Dessa forma, Dudu argumenta que os fatos não sustentariam a afirmação de que ele teria causado um prejuízo milionário ao Palmeiras. Além disso, o atacante cita o período em que ficou no banco de reservas mesmo estando fisicamente apto para atuar.
Defesa explica publicação de Dudu
A partir desse cenário, o jogador afirma ter sido alvo de “manifestações públicas negativas reacionadas à sua permanência no clube, presidido por Leila”. Foi nesse contexto que Dudu publicou a expressão “me esquece VTNC” em suas redes sociais.
A Justiça, porém, considerou que a manifestação ultrapassou os limites da liberdade de expressão. Por isso, determinou que o atacante pagasse R$ 50 mil por danos morais a Leila Pereira.
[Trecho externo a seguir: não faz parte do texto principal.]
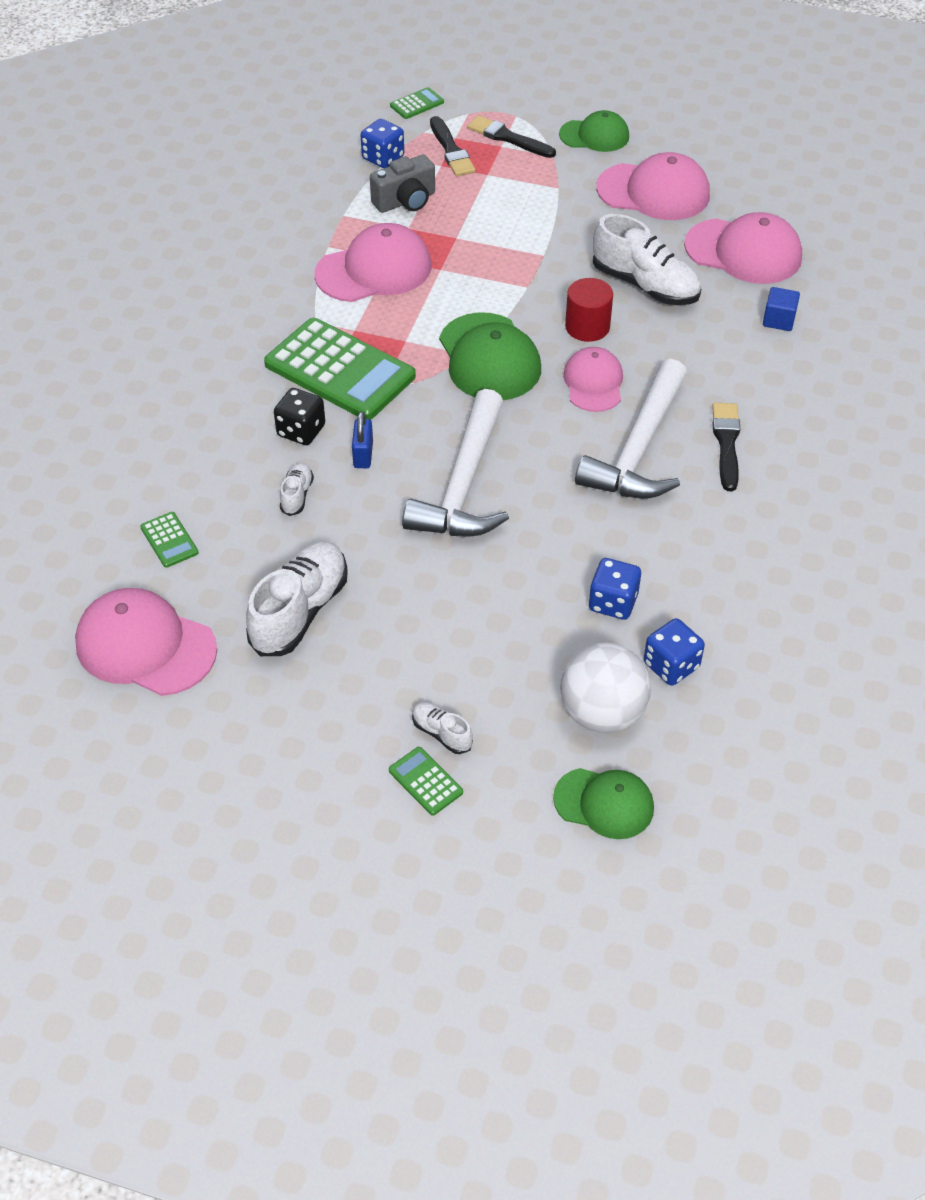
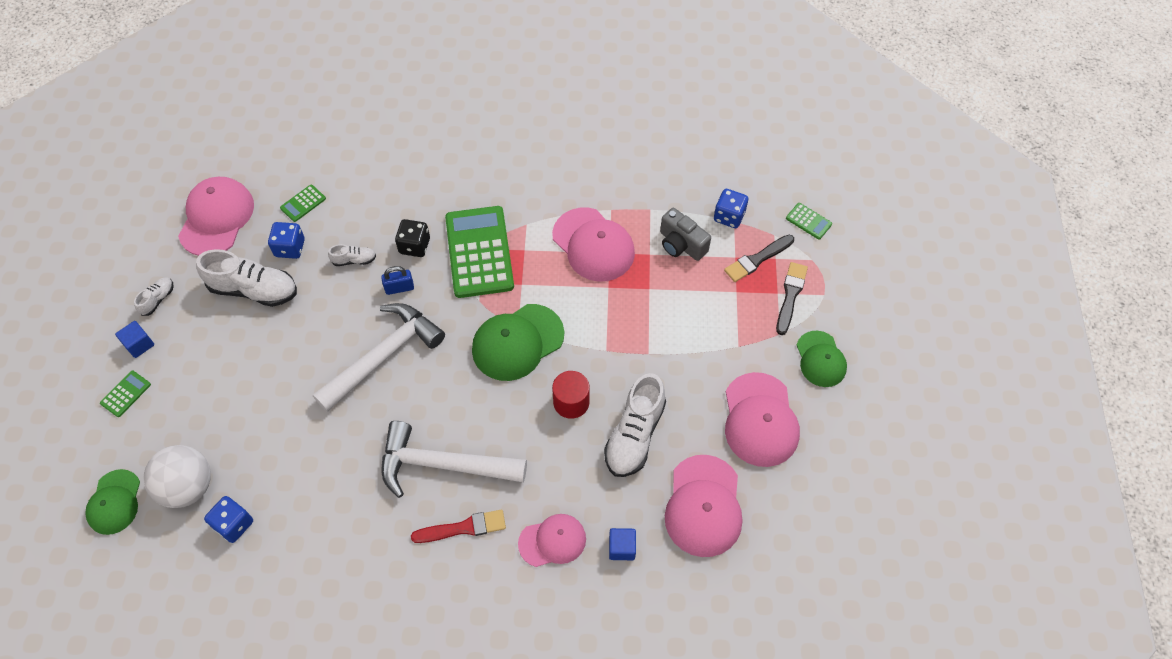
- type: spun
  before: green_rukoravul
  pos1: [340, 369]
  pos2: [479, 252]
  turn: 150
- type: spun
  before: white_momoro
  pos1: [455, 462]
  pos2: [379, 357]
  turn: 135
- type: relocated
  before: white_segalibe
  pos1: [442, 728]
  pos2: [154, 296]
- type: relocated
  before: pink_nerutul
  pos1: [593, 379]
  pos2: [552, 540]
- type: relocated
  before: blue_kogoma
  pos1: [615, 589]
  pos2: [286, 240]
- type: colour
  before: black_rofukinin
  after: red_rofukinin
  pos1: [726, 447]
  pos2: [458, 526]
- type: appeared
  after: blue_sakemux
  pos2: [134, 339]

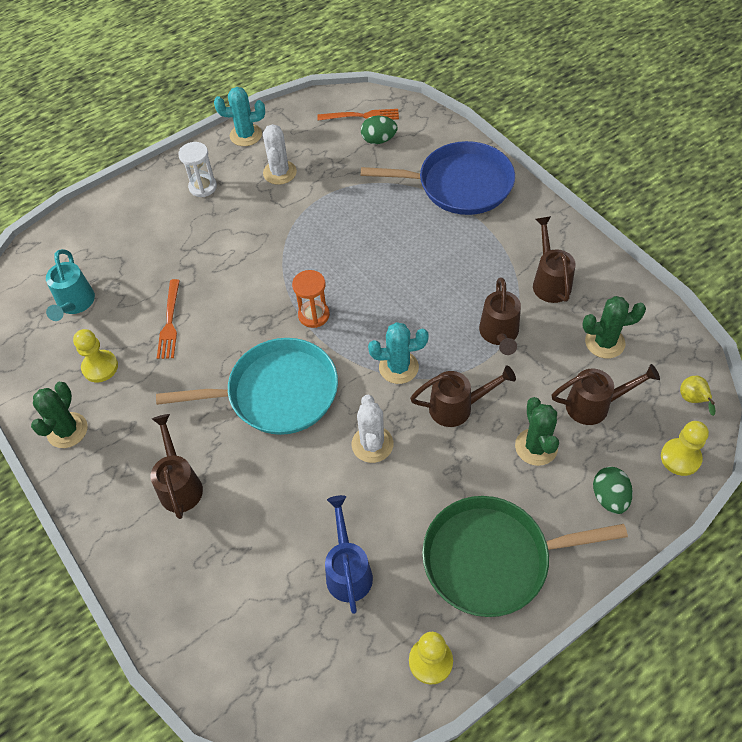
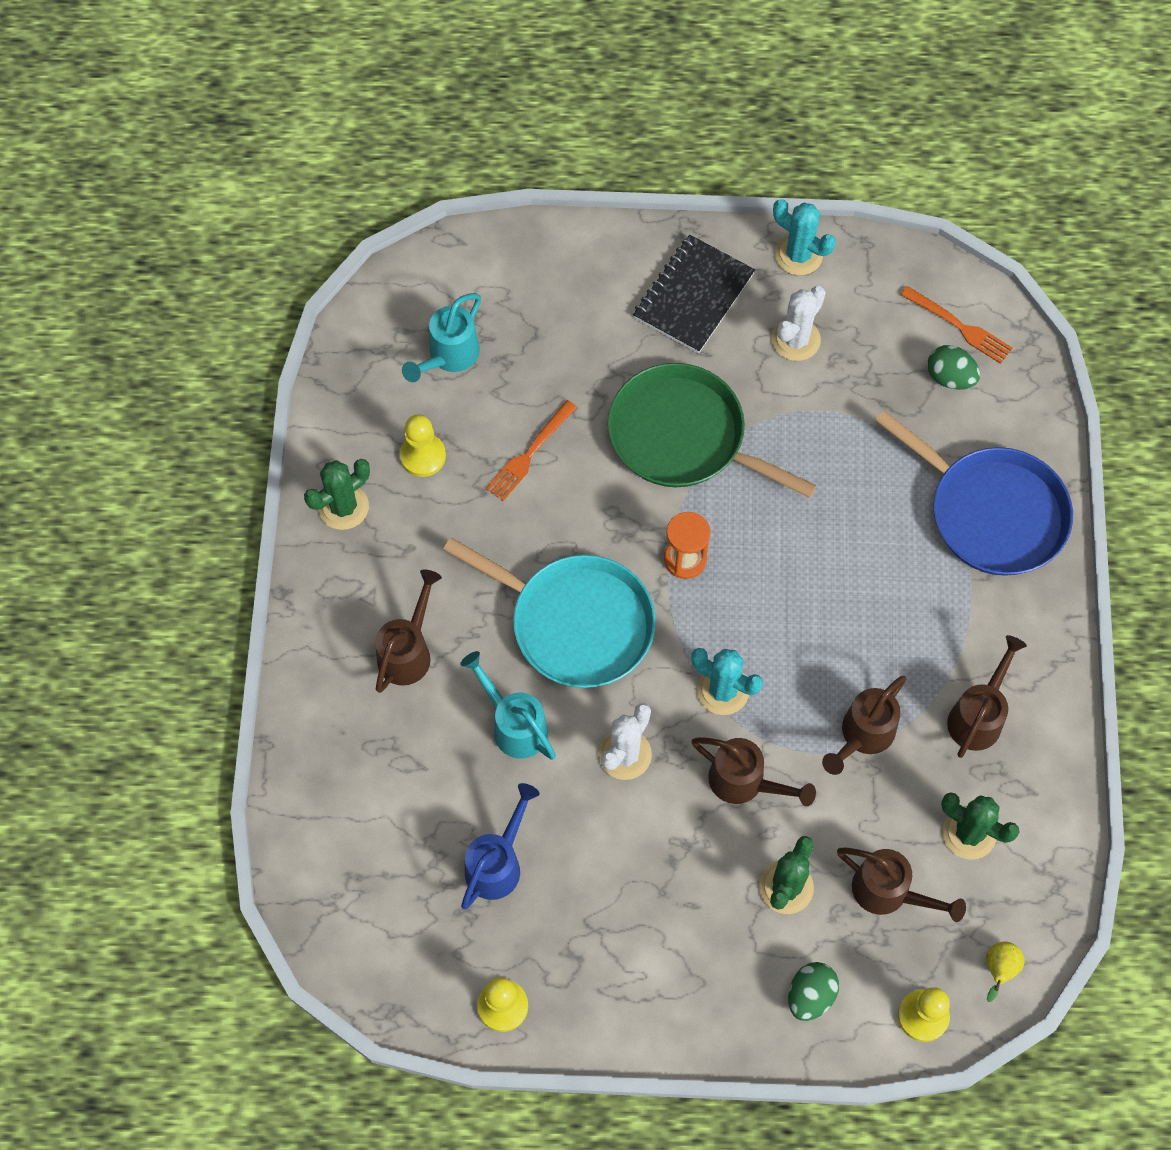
- type: exchanged
  before: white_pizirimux
  after: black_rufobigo
  pos1: [197, 169]
  pos2: [694, 294]
- type: relocated
  before: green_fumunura
  pos1: [525, 556]
  pos2: [712, 430]
- type: appeared
  after:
Agora, a defesa tenta demonstrar que a publicação não ocorreu de maneira isolada. Segundo os advogados, a manifestação foi uma reação a declarações anteriores da presidente.
A defesa do atleta diz que a sigla foi utilizada de forma “reativa, episódica e inserida em controvérsia pública previamente instaurada. Não pode ser valorada como agressão inaugural, gratuita e desvinculada das imputações que a antecederam. A expressão com as siglas VTNC não foi proferida isoladamente e foi precedida das declarações de Leila de que Dudu teria ‘causado prejuízo de milhões para o Palmeiras’ e de que ‘saiu pela porta dos fundos’. Há, portanto, uma sequência concreta e indissociável de ação e reação”.
Dudu pede mudança na decisão
O recurso apresentado pela defesa tem 47 páginas. Nele, Dudu sustenta que a sentença reconheceu a existência de uma provocação anterior e de um conflito entre as partes, mas não teria analisado adequadamente esses elementos.
Por isso, os advogados pedem que o tribunal reconheça cerceamento de defesa e também responsabilize Leila pelas declarações feitas sobre o jogador. Além disso, caso a Justiça mantenha o entendimento de que Dudu deve indenizar a dirigente, a defesa solicita ao menos a redução do valor.
Assim, o principal objetivo do atacante é evitar o pagamento dos R$ 50 mil estabelecidos na condenação.